Évolution des cours depuis la fin février
Les prix ont fortement progressé au début du mois de mars : le Brent a atteint près de 120 dollars le 9 mars 2026 et n’est plus retombé sous la barre des 100 dollars depuis le 13 mars 2026. Après l’incident de South Pars, les cours ont de nouveau bondi et ont franchi les 108 dollars le 18 mars 2026. Le 19 mars 2026, les contrats à terme sur le Brent ont dépassé 112 dollars, reflétant la nervosité persistante des opérateurs.
Pression sur l’offre et estimations de déficit
Les perturbations des flux maritimes via Ormuz exercent une pression immédiate sur l’approvisionnement mondial : des estimations de cabinets de recherche et d’institutions financières indiquent un déficit quotidien de plusieurs millions de barils, même en tenant compte des libérations de stocks stratégiques. Des réserves d’urgence d’une ampleur significative ont été mobilisées en coordination internationale, mais elles ne compensent pas entièrement l’arrêt des transports maritimes. La durée de la fermeture du détroit demeure le facteur clé pour évaluer l’ampleur future de la hausse des prix.

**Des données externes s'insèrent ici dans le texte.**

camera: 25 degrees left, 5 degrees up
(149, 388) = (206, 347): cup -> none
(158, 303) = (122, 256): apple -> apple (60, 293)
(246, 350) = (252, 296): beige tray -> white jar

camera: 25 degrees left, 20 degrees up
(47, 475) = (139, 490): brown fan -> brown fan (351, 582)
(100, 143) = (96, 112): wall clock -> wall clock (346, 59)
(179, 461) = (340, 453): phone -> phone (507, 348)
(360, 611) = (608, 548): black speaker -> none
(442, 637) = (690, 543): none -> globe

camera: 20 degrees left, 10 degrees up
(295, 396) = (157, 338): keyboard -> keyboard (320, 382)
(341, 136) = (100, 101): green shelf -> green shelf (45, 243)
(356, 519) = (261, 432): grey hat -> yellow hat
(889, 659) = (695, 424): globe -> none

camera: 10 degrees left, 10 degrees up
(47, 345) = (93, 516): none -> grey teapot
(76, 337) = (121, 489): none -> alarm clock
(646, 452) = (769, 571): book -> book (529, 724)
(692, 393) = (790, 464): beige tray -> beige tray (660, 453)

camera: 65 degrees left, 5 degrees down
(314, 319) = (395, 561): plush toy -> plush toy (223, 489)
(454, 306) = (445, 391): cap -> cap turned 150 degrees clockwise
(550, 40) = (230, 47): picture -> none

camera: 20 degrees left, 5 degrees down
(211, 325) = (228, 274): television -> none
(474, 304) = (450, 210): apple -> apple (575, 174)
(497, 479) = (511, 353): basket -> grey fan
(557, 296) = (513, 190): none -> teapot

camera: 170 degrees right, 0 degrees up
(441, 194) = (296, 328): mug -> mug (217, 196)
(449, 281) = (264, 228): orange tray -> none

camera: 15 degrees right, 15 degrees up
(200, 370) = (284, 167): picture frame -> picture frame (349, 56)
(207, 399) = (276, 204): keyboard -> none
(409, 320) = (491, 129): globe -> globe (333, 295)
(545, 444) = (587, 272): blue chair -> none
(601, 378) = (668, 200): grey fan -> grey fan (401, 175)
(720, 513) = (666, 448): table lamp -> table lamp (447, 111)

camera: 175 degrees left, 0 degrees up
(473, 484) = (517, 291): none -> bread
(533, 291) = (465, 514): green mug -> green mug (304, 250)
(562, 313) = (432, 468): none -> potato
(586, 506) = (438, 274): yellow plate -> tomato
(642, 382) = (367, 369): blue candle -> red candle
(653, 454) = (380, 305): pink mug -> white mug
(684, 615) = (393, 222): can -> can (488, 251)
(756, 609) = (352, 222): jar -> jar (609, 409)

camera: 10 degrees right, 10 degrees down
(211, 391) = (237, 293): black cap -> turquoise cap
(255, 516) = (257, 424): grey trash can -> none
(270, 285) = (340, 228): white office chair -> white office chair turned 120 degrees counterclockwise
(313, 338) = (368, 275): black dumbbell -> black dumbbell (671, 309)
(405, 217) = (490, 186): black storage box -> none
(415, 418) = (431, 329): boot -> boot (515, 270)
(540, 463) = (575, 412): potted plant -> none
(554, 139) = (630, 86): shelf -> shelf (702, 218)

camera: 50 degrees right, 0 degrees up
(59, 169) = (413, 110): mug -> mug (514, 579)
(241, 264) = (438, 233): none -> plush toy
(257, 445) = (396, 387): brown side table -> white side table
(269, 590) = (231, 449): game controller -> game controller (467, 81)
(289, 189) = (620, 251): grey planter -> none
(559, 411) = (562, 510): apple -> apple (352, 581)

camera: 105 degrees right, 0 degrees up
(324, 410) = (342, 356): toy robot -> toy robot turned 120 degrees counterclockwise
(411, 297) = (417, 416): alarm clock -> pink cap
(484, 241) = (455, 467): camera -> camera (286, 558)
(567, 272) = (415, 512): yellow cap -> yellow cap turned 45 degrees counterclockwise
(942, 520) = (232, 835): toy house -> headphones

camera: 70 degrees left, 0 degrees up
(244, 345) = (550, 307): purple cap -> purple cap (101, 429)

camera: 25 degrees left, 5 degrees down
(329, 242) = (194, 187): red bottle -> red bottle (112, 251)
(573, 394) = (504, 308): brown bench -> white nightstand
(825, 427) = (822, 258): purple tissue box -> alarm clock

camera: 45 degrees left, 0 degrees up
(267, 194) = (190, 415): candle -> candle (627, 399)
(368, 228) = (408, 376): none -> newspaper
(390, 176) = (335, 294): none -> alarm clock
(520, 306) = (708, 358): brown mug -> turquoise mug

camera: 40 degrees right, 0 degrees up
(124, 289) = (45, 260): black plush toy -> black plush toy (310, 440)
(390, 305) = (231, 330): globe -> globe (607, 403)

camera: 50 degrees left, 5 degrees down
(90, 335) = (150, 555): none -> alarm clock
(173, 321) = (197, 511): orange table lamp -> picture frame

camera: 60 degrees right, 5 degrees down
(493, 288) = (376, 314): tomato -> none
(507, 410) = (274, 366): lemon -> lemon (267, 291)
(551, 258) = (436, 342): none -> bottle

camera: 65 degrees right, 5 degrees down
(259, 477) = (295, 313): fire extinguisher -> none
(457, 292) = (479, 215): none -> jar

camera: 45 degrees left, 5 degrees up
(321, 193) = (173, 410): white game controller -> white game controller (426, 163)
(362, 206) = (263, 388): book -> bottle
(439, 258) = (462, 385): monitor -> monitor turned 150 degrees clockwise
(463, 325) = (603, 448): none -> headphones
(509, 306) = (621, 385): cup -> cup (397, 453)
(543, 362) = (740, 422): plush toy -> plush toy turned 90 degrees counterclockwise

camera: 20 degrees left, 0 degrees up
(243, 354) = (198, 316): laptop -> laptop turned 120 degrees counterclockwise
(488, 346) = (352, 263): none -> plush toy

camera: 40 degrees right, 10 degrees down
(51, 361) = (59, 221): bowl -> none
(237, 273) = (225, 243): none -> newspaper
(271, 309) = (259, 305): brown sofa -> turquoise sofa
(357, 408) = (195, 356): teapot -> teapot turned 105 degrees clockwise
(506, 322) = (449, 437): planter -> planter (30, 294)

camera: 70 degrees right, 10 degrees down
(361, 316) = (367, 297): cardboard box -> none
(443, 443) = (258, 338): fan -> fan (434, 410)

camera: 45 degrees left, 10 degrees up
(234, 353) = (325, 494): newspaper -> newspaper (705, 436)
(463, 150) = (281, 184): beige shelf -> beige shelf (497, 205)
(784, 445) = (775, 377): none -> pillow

Scénarios de prix et divergences d’analystes
Les prévisions divergent : certains observateurs évoquent déjà des références régionales ayant franchi la barre des 150 dollars, rendant plausible une trajectoire vers 200 dollars pour certains indices. D’autres analystes estiment que 200 dollars pour le Brent serait possible si les liaisons maritimes restaient obstruées pendant une longue période. À l’inverse, des voix plus prudentes soulignent la montée rapide de la production dans plusieurs pays (Amériques et autres) et l’existence de voies alternatives, comme des oléoducs, pour limiter la hausse. Le scénario final dépendra largement de la durée des perturbations et de la réponse coordonnée des producteurs.
Conséquences macroéconomiques et risques pour la croissance
Une flambée durable des prix pèserait sur l’économie mondiale : une institution multilatérale a calculé qu’une hausse de 10 % du prix du pétrole soutenue sur un an se traduirait par une augmentation d’environ 0,4 point de pourcentage de l’inflation mondiale et une réduction de 0,15 point de la croissance. Un baril à 150–200 dollars ferait peser un risque important sur l’inflation, l’emploi et la production industrielle, et pourrait provoquer des pénuries ou des tensions d’approvisionnement dans des secteurs dépendants des dérivés du pétrole, comme les engrais et les plastiques. Le sommet historique nominal du Brent, à 147,50 dollars enregistré en 2008, sert désormais de référence psychologique ; en termes réels, ce niveau équivaut à un montant supérieur aujourd’hui.
Des mécanismes automatiques — réduction de la demande par les consommateurs et augmentation de l’offre par les producteurs — pourraient finir par modérer la hausse, mais la rapidité et l’ampleur de ces ajustements restent incertaines. La « destruction de la demande », processus où une partie de la consommation disparaît sous l’effet de prix trop élevés, interviendrait, mais peut s’avérer insuffisante pour éviter une période prolongée de prix élevés si l’offre demeure contrainte.
Les prochains jours et semaines seront déterminants : la réouverture ou non du détroit d’Ormuz et l’évolution des réponses politiques et industrielles détermineront si le marché bascule vers des prix modérés grâce à des substitutions et des capacités de réserve, ou s’il s’engage sur une trajectoire vers 150–200 dollars le baril avec des répercussions palpables sur l’économie mondiale.